The cars look awesome... if i didnt know better, id have a hard time beliveing it was real! Photochop/Grantourisimo/or some other manipuation!!! 

im not quite sure who has the best toys... you with your skyline collection, or Nigel with his helicopter!!  you probably win with power! he gets bonus points for being able to fly to the shops!! 



Tim said:


> Nur engine with N1 turbo's ready to go in, OS Giken sequential box and some monster Alcons all round. Should make a nice track car.


I take it then that you diddnt sell your spare nur engine then... 
and i suppose that makes more sense than letting it gather dust!!!


----------



## mattie (Oct 31, 2003)

Hi Tim,

Julian called me this morning to say pop down and take a look, put a few piccy's up on the "otherside" hope you don't mind...(that i took a sit in one!)
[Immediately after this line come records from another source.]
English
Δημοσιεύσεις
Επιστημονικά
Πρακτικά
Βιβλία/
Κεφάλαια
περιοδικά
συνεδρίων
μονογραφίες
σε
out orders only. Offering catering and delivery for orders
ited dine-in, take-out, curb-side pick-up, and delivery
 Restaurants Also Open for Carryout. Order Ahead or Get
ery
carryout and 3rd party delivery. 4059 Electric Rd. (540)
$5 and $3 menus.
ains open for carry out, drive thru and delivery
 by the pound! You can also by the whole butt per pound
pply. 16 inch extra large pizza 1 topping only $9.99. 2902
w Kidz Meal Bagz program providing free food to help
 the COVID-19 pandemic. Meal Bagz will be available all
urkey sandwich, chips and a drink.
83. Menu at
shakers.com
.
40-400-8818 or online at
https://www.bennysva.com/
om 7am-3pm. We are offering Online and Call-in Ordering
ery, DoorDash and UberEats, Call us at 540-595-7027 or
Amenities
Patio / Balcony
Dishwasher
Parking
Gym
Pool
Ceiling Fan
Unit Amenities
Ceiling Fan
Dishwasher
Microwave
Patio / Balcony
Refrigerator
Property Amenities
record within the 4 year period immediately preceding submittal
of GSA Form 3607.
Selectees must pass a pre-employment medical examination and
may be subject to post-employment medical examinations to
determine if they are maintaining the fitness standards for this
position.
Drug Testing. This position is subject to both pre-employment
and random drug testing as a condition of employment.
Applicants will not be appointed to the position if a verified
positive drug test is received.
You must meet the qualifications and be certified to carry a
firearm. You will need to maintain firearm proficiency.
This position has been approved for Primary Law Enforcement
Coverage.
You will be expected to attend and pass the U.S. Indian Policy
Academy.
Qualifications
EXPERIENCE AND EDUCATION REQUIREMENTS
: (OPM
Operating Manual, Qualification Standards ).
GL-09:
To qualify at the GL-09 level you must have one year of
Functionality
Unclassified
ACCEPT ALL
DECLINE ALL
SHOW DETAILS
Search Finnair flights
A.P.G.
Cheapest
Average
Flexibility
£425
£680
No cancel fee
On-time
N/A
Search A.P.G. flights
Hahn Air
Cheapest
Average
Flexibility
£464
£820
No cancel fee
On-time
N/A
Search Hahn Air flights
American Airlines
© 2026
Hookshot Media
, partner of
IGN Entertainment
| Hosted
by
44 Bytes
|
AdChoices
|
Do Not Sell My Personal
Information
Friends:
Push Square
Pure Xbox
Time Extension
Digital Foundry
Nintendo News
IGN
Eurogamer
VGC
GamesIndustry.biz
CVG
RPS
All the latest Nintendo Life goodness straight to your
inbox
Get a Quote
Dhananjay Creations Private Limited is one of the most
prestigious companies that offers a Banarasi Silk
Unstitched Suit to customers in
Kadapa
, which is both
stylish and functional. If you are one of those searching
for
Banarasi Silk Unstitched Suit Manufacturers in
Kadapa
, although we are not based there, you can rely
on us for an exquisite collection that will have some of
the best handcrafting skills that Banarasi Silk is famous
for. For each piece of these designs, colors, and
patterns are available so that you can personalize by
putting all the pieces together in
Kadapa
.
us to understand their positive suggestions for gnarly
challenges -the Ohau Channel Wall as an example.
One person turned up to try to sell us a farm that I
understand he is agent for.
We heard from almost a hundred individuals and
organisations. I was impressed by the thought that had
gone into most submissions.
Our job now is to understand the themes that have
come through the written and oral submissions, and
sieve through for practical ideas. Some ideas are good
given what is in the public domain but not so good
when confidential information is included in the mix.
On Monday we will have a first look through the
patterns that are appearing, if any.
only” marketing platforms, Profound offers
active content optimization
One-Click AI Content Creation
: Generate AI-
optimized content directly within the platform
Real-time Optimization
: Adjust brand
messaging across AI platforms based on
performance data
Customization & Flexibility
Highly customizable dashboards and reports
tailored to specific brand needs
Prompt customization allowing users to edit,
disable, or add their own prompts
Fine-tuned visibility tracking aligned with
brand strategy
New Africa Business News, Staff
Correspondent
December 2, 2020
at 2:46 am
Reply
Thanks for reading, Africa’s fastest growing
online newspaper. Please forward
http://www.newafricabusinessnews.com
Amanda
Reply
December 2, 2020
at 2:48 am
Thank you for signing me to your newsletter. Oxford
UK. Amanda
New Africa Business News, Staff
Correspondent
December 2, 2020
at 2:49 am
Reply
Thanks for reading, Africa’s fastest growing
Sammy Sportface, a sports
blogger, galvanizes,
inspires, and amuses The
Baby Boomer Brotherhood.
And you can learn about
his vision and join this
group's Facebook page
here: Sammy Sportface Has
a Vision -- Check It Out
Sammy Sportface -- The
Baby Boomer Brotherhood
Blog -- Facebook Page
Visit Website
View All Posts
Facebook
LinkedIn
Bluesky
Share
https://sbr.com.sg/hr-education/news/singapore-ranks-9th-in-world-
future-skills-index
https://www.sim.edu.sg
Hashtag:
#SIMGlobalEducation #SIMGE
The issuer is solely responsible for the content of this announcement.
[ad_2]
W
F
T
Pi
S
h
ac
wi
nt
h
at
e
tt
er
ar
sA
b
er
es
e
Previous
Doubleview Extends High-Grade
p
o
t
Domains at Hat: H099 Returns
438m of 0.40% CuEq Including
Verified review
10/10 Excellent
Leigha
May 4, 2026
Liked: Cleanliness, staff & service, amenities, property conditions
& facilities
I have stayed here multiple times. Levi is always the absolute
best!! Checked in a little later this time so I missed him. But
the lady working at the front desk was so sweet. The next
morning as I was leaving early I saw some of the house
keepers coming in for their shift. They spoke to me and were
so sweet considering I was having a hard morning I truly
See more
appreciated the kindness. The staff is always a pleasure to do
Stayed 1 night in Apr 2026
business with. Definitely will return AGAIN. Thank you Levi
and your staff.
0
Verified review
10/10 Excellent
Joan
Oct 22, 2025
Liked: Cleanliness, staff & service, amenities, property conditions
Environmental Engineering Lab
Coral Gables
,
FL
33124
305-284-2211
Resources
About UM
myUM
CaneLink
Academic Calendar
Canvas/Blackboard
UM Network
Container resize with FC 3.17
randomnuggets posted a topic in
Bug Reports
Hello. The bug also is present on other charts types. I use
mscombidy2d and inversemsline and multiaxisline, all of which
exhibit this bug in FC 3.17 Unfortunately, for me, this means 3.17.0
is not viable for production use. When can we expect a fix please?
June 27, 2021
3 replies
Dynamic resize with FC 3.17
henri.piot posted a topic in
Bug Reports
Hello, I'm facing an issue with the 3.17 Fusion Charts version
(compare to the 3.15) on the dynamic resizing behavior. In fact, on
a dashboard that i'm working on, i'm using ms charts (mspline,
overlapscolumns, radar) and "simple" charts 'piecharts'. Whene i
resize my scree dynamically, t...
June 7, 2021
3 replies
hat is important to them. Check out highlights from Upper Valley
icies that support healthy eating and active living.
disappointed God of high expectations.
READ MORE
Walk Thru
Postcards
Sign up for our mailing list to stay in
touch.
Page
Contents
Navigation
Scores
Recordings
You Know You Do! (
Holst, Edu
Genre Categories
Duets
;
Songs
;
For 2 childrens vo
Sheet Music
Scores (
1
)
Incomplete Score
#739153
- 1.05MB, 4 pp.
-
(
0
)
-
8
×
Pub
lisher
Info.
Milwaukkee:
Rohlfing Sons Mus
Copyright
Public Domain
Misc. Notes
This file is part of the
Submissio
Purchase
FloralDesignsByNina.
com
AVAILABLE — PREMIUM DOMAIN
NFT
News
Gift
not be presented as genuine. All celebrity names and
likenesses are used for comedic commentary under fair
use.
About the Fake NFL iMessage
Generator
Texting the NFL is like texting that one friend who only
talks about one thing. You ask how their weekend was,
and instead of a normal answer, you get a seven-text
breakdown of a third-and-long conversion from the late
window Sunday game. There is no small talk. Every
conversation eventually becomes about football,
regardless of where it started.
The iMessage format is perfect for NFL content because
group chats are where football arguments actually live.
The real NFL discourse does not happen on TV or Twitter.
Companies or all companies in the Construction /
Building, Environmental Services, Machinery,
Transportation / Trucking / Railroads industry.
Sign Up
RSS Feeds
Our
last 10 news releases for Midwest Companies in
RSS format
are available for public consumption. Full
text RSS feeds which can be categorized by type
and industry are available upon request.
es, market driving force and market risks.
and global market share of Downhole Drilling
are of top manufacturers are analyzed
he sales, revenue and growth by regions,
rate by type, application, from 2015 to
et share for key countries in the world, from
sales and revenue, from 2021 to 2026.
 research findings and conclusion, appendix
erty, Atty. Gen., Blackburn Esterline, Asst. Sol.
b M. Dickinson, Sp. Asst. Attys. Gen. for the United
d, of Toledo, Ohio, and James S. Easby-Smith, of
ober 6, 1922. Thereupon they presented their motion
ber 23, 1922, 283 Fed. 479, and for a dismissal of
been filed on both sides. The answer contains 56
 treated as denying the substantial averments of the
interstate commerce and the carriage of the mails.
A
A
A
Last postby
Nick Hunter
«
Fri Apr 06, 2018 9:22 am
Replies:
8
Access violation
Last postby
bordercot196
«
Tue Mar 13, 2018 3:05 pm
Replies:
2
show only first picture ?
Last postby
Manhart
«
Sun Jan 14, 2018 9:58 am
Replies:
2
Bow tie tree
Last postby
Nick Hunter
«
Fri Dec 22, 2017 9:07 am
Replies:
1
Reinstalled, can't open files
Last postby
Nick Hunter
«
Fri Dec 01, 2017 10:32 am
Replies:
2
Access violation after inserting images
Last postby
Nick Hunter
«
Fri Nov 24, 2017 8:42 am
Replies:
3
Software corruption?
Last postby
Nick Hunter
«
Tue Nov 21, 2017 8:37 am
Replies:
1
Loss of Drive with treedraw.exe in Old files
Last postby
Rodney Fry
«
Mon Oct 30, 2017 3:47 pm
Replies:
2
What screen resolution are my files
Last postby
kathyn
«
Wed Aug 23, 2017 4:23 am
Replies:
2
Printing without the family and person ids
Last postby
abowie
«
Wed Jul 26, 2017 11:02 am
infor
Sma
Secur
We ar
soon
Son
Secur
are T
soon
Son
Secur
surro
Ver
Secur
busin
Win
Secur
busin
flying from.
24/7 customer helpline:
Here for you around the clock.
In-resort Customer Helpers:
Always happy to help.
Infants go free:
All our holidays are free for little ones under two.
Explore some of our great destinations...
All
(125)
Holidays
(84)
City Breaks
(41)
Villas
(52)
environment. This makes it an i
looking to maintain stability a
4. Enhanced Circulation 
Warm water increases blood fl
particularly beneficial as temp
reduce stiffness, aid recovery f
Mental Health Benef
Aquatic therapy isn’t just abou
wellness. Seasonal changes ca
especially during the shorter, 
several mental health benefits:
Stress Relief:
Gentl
I must say, very, very nice cars.

http://www.skylineowners.com/forum/showthread.php?p=210857#post210857

matt


----------



## Abaddon (Jan 6, 2005)

JThese cars are lovely - they are very very cool. I'm looking forward to the day when I can turn my car into a dedicated track car and seeing cars like these just makes me want to o it even more.

Excellent


----------



## Booty-licious (Nov 8, 2001)

Tim,

Your collection of Skylines is totally awesome mate, can't wait to be passenger in *all* of them...  

Claire


----------



## sweeps (Sep 14, 2002)

Looking forward to seeing them both in the flesh Tim. 
Video camera will be at the ready.

If you wish, i have a mount which I'll be trying in/on mine, fits either inside or outside of the car, if you'd like some footage of your cars then give me a shout.
Could make for some interesting viewing.

Sweeps


----------



## COSSYCam (Nov 16, 2004)

I saw the Lemon in the flesh at RB and the pix don't do it justice. Its awesome.

Cam


----------



## mjcole12 (Apr 27, 2004)

very very nice

i hope to see them in the flesh some time


----------



## Killer (Mar 14, 2005)

may i congratulate you on your cars


----------